Highlights & Insights

  • Training-free plug-and-play: Leverages existing perception (Grounded-SAM) and generative models (ControlNet) to substantially improve data quality without any fine-tuning.
  • Closed-loop control during sampling: Rather than post-generation filtering, ReCon performs real-time detection and rectification during sampling, which is more efficient and preserves diversity.
  • Exploiting the overridability of diffusion sampling: A key mathematical insight that regional substitution at intermediate steps does not disrupt the overall generation process.
  • Data-scarcity friendly: Particularly suited for annotation-limited scenarios, which are precisely the settings where data augmentation is most needed.

Limitations & Future Work

  • Relies on the detection quality of Grounded-SAM; may fail for categories that are difficult for SAM to handle.
  • Multiple perception model invocations during sampling increase generation time.
  • RACA requires independent text feature encoding per category, which may introduce overhead when the number of categories is large.
  • Validated only on 2D detection; applicability to 3D object detection and dynamic scenes remains unexplored.
  • The rectification timestep schedule (0.75T, 0.50T, etc.) is manually defined as a hyperparameter.

ReCon's key innovation lies in shifting the evaluation of generation quality from post-generation filtering to online control during the generation process.

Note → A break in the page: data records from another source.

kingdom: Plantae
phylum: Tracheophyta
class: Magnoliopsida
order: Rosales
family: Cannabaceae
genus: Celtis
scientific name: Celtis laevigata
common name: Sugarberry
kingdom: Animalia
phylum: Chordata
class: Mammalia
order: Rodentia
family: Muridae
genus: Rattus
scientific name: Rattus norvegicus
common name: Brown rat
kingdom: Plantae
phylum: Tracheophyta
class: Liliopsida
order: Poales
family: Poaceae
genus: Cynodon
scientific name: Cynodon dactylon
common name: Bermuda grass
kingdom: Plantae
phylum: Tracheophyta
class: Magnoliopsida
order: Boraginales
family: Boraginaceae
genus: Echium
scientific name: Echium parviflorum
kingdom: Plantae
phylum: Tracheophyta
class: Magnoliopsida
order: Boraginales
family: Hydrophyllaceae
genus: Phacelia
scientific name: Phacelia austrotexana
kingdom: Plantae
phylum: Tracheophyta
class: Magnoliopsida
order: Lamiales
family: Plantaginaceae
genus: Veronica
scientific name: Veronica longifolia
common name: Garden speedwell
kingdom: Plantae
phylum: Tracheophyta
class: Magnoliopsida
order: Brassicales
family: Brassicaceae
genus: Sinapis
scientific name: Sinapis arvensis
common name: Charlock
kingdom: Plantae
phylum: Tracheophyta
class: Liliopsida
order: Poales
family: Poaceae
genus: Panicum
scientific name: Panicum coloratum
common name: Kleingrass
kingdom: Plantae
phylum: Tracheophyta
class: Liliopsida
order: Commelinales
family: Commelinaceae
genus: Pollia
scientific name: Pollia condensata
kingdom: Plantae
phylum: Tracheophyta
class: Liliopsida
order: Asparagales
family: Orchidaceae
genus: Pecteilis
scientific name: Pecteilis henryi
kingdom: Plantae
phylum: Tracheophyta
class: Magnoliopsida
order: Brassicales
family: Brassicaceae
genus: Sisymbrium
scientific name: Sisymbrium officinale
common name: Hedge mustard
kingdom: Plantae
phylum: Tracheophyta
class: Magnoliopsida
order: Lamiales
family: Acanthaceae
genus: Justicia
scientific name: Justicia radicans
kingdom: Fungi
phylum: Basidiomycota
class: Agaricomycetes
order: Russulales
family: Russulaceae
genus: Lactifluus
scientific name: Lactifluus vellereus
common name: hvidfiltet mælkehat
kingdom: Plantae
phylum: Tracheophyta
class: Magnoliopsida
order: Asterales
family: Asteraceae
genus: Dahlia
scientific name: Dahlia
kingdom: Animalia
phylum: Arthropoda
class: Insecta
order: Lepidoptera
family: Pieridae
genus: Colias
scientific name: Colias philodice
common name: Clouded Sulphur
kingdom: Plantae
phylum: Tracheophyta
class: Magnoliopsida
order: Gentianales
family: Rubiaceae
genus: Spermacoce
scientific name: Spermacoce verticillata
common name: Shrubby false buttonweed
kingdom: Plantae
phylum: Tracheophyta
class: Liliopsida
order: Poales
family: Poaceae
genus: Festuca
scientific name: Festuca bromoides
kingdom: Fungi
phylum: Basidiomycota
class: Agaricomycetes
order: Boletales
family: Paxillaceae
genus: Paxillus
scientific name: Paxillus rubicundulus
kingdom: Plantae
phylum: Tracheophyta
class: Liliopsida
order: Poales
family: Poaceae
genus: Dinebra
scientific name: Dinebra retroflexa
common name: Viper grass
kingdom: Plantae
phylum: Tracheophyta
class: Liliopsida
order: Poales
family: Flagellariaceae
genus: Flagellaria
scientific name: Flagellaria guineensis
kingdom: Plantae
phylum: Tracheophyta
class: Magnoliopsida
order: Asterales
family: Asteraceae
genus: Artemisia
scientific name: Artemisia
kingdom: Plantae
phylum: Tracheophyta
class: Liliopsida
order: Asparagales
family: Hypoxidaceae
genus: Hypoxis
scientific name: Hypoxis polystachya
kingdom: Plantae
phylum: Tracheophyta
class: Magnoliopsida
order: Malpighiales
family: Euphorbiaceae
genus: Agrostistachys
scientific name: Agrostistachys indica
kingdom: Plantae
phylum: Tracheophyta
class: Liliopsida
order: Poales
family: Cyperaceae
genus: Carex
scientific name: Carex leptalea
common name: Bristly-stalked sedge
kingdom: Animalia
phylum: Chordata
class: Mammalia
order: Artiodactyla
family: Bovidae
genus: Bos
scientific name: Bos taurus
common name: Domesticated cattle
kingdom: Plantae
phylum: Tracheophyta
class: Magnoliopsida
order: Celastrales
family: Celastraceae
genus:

This idea is analogous to the sampling-process guidance in DistDiff, but ReCon employs region-level rectification via a detection model rather than global feature guidance. Compared to the perception-aware loss training in DetDiffusion, ReCon offers a training-free alternative. Its plug-and-play nature allows seamless integration into any diffusion-based data augmentation pipeline.

Rating

  • Novelty: ⭐⭐⭐⭐ The idea of region-level in-sampling rectification is novel, though individual components are not entirely new.
  • Experimental Thoroughness: ⭐⭐⭐⭐⭐ Comprehensive evaluation across multiple datasets, detectors, baselines, data-scarce settings, and ablations.
  • Writing Quality: ⭐⭐⭐⭐ Method description is clear, with rich visual comparisons.
  • Value: ⭐⭐⭐⭐ A highly practical training-free augmentation method with outstanding value in data-scarce scenarios.